By Aaron Kirchfeld and Simon Thiel

April 2 (Bloomberg) -- Telefonica SA and Vodafone Group Plc are preparing bids for Telecom Italia SpA’s German broadband Internet business Hansenet, according to three people familiar with the process.

Telefonica and Vodafone are working on preliminary, non- binding offers for Hansenet and have been asked to submit bids by April 20, according to the people, who declined to be named as the talks are confidential. United Internet AG, Germany’s third-largest Web-access provider, and unidentified private- equity companies are also considering bids, the people said.

Telecom Italia Chief Executive Officer Franco Bernabe is selling assets to lower debt. Hansenet may be valued at about 1.1 billion euros ($1.46 billion), said Frank Rothauge, an analyst at Sal. Oppenheim jr. & Cie. Hansenet, which had sales of 1.2 billion euros last year, would give the buyer about 2.3 million broadband customers in Europe’s biggest economy, where Deutsche Telekom AG is the dominant player.

“I expect Telefonica and Vodafone to be the main contenders as a deal would make a lot of sense for both,” Rothauge said by phone from Frankfurt. “Vodafone could attack Deutsche Telekom more effectively and also cut administrative costs, while Telefonica would bolster its comparatively small German broadband business and become a real market contender.”

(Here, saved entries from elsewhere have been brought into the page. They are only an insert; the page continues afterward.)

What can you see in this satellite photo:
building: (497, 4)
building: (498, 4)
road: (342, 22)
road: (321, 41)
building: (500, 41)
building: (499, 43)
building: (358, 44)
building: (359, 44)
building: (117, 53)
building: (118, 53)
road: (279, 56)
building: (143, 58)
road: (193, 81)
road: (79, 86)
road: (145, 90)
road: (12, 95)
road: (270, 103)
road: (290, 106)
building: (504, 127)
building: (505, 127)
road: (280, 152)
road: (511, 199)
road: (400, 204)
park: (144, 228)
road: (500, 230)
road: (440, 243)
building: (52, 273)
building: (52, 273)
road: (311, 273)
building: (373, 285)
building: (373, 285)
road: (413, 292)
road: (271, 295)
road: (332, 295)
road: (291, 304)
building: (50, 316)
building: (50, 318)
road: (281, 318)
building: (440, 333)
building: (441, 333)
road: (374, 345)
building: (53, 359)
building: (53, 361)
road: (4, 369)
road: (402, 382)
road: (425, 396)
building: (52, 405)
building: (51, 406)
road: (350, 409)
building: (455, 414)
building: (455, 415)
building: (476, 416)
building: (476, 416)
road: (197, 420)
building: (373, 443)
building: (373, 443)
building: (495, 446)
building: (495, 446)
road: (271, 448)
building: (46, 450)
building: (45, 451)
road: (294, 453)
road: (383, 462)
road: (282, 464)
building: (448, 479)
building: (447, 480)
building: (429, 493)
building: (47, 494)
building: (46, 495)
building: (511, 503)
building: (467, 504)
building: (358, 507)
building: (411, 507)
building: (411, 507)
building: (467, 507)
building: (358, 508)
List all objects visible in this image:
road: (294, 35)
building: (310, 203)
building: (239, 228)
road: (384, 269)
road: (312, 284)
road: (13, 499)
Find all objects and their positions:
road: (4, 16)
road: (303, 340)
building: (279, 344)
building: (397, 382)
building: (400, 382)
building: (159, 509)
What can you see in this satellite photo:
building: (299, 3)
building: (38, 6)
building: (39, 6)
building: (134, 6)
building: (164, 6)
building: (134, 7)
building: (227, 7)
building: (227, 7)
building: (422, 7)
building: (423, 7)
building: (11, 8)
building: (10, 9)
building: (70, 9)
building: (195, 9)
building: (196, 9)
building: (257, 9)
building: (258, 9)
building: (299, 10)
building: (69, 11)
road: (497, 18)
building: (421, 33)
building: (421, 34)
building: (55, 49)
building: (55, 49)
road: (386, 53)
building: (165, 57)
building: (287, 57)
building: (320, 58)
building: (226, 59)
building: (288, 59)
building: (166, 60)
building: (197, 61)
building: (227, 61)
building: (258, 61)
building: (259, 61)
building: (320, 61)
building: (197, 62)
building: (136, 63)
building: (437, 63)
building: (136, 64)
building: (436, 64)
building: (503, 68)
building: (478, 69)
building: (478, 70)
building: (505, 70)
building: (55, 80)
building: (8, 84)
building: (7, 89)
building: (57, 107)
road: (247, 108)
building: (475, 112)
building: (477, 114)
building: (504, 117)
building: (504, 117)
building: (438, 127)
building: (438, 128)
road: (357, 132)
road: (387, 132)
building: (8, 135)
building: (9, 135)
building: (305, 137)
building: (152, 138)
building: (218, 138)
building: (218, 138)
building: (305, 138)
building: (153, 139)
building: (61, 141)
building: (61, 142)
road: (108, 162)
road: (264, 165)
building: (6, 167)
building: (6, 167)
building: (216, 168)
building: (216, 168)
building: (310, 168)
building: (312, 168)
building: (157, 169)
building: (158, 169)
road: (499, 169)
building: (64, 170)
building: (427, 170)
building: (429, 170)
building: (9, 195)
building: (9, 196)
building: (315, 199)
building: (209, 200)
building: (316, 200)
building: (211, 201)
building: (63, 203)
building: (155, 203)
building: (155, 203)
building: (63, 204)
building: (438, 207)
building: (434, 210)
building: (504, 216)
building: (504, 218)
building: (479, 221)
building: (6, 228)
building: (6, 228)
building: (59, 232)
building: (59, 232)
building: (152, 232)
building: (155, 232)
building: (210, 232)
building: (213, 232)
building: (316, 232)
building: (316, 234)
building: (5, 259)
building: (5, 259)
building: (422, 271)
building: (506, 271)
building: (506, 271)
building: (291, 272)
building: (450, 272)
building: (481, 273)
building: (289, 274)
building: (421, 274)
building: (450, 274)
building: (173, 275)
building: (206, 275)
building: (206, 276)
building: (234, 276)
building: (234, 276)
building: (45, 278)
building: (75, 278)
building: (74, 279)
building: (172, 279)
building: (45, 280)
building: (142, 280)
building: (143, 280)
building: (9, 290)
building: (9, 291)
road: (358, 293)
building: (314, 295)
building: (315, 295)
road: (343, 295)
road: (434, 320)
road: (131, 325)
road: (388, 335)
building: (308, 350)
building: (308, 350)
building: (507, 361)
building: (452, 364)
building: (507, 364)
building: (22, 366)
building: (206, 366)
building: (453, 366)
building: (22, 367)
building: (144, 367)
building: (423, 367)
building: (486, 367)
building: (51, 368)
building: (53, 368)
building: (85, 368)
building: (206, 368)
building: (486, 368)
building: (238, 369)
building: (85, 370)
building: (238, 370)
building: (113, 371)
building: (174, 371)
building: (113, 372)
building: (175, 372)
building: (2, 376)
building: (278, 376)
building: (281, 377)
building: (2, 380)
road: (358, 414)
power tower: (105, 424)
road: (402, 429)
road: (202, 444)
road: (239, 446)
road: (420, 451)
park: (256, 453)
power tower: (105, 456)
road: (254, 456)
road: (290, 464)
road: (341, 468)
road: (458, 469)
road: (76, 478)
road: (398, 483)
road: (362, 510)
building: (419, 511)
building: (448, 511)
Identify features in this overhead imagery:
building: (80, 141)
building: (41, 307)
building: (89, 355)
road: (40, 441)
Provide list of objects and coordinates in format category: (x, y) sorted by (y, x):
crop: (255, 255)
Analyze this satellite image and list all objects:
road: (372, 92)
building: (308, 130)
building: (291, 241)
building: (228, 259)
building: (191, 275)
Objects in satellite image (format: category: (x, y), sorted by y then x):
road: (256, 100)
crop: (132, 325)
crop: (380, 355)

Simon Gordon, a spokesman for Newbury, England-based Vodafone declined to comment, as did Marcus Schaps, a spokesman at Montabaur-based United Internet. An official at Telefonica who asked not to be named also declined to comment. The sale process “is under way,” said a Telecom Italia official.

Turkcell Drops Out

Turkcell Iletisim Hizmetleri AS, Turkey’s biggest mobile- phone company, said yesterday it won’t bid for Hamburg-based Hansenet. Turkcell previously considered an offer, possibly together with a financial investor, one of the people said.

Vodafone and Madrid-based Telefonica are both trying to increase sales from broadband and data offerings as growth for voice calls is slowing. Friedrich Joussen, Vodafone’s German head, said in March that the German broadband market needs to consolidate and that he’s looking at opportunities. He said he would only consider acquisitions if the price is right.

Vodafone said earlier this year that its German broadband unit Arcor AG aims to increase its share of the digital- subscriber line broadband market to 25 percent from 14 percent.

Vodafone had about 3 million fast-Internet customers in Germany at the end of 2008, while Telefonica’s O2 unit had 215,000 and Deutsche Telekom 10.6 million.

Telecom Italia plans to raise as much as 3 billion euros by selling assets. The company said last year that on top of Hansenet, it was also considering selling wholesale voice services provider Telecom Italia Sparkle and a stake in a Cuban mobile operator.

Telefonica, Mediobanca SpA, Assicurazioni Generali SpA, Intesa Sanpaolo SpA and the Benetton family control 24.5 percent of Telecom Italia through holding company Telco SpA.